Our dining room does not have overhead lighting. At first I thought it was quaint, but as last winter crept in, and we could hardly see our meals, I decided a chandelier was in order. However, we don’t have electricity in the ceiling, and until we are ready to blow up the whole dining room/kitchen mishmash (something I can’t wait to do), we needed a temporary fix.

Enter our Aspen Branch Chandelier!

This was a crazy, almost-free solution to our lighting problem, AND it is a fantastic decorative element in our home. Honestly, I’m not sure I will replace it when we renovate this room. I love it so much!

Right now our branch chandelier is adorned with Halloween ghosts, witches, pumpkins, and bats which we made together as a family. Bambino takes great delight in decorating the branch for various holidays. At Easter we hung our blown eggs from the branches. For Bambino’s birthday: Japanese lanterns. At Christmas time and through January: glass icicles, snowflakes, and our collection of feathered birds. And for Valentine’s day: glittery hearts!

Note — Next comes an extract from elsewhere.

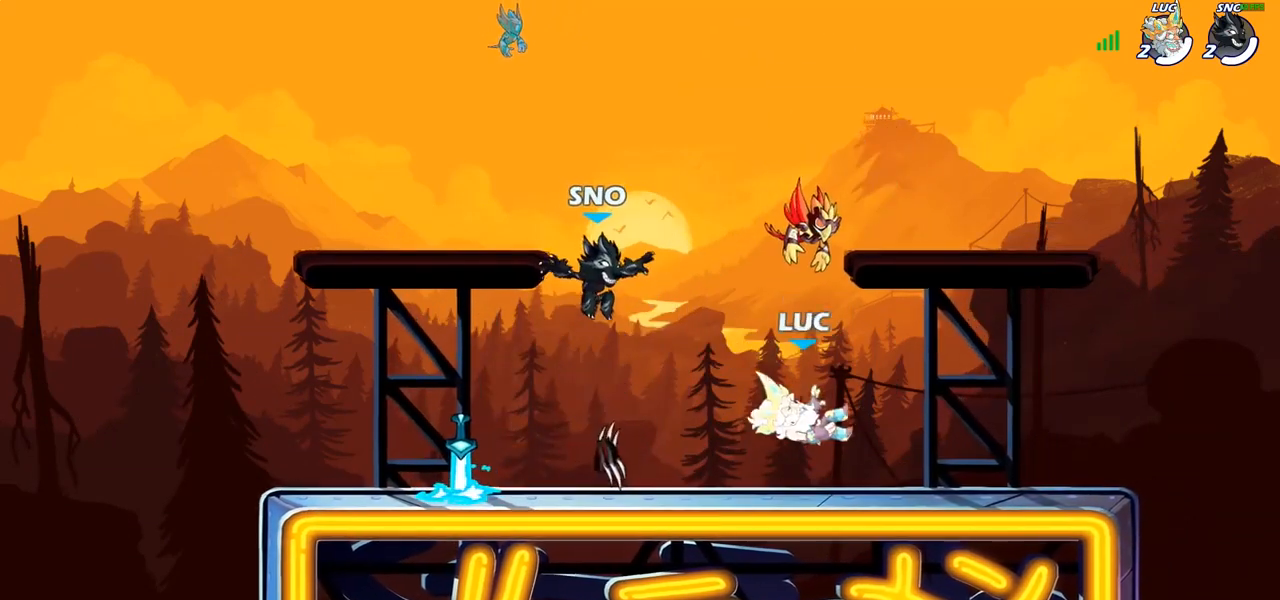
{"buttons": [], "left_stick": "up-right", "right_stick": "center"}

The idea was inspired by a common element in Reggio Emilia classrooms — a branch hanging from the ceiling from which student artwork is hung and changed out seasonally. We just added Christmas lights to solve the lighting problem, and created a fantastic focal point for our dining room.

We created this using items we had around the house. In fact, the remote controlled outlet was the only thing we had to purchase. And we can now see what we are eating!

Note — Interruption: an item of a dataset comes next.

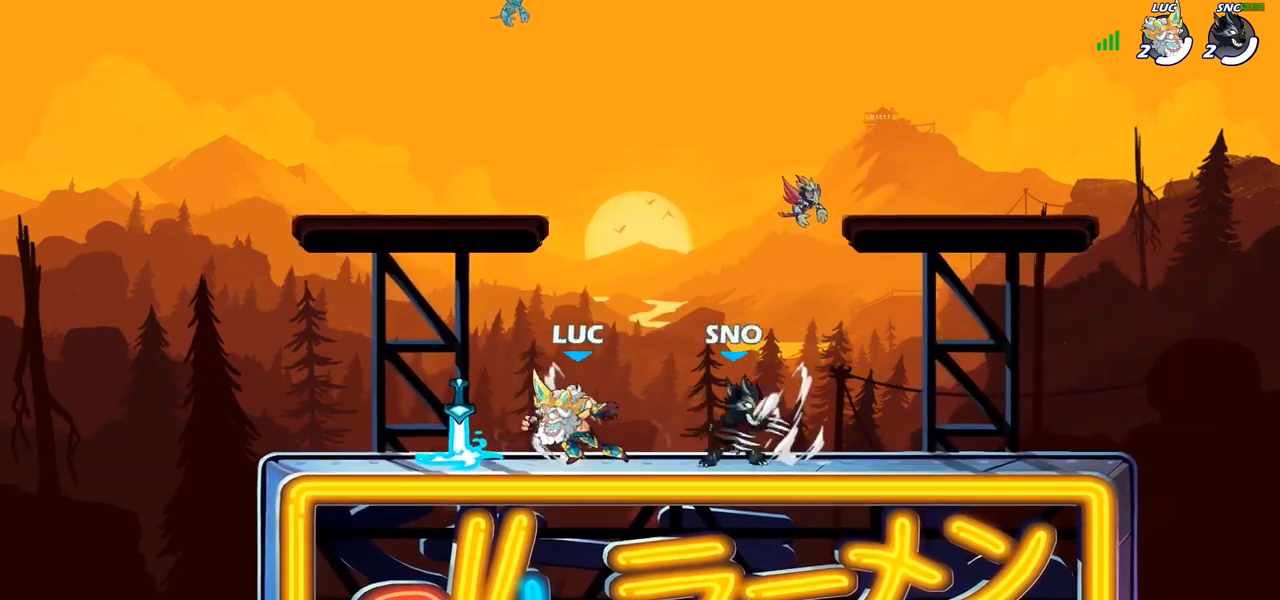
{"buttons": [], "left_stick": "right", "right_stick": "center", "events": [[17, "left_stick", "right"], [200, "R1", "down"], [200, "R2", "down"], [300, "R1", "up"], [333, "R2", "up"]]}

  • a dry branch cut to length

    • We have a LONG dining room table, so our branch is long, but you could do the same thing with a shorter branch.

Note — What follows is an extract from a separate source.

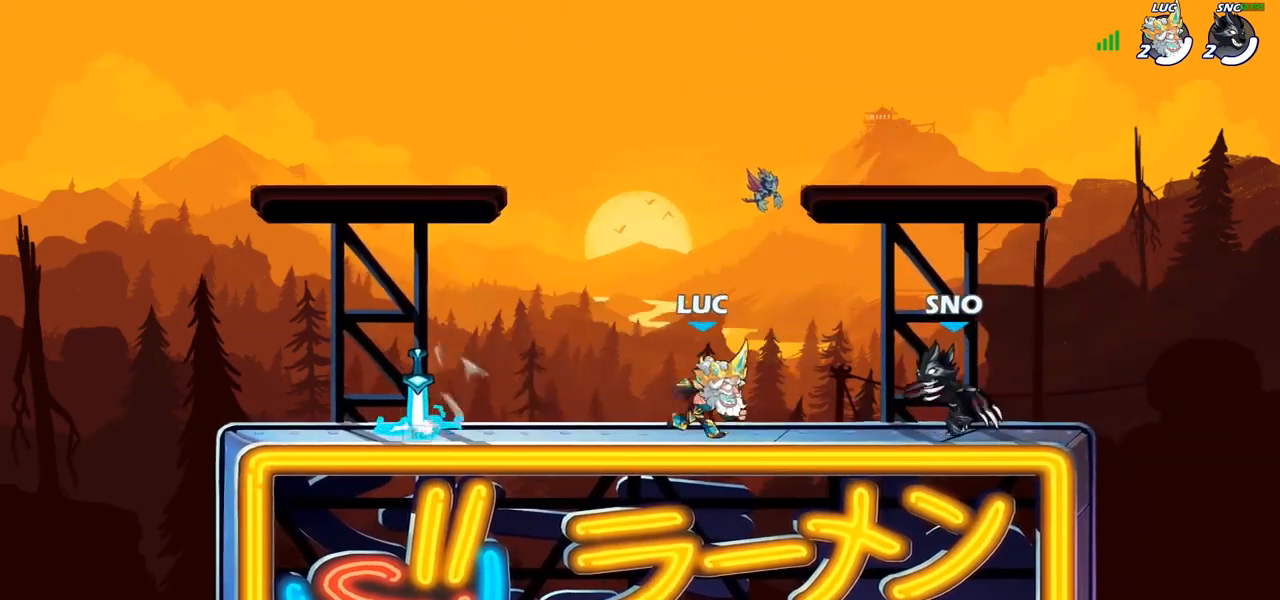
{"buttons": [], "left_stick": "center", "right_stick": "center", "events": [[100, "SQUARE", "down"], [200, "SQUARE", "up"], [200, "left_stick", "center"]]}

    • Ours is measured to be almost the same length as our dining room table.

  • rope or cord

  • at least 2 hooks (we used these ceiling hooks)

  • pruning shears

  • Christmas lights

    • We used two strands.

    • You could use battery-powered lights and dispense with the extension cord.

  • extension cord: we used white so it would disappear into the ceiling

  • remote controlled outlet

  • ribbon that matches the rope or cord

A word about the branch: we didn’t happen to have one, but I put a posting on one of our local Facebook groups, and I immediately had several offers of free branches. I actually picked up three of them not knowing which would work the best. We settled on this Aspen branch — it was dry and wouldn’t drip sap, and it was really interesting as well as being the right length. Oh, and it was free!

At Halloween…

At Halloween…

…and Valentine’s Day!

…and Valentine’s Day!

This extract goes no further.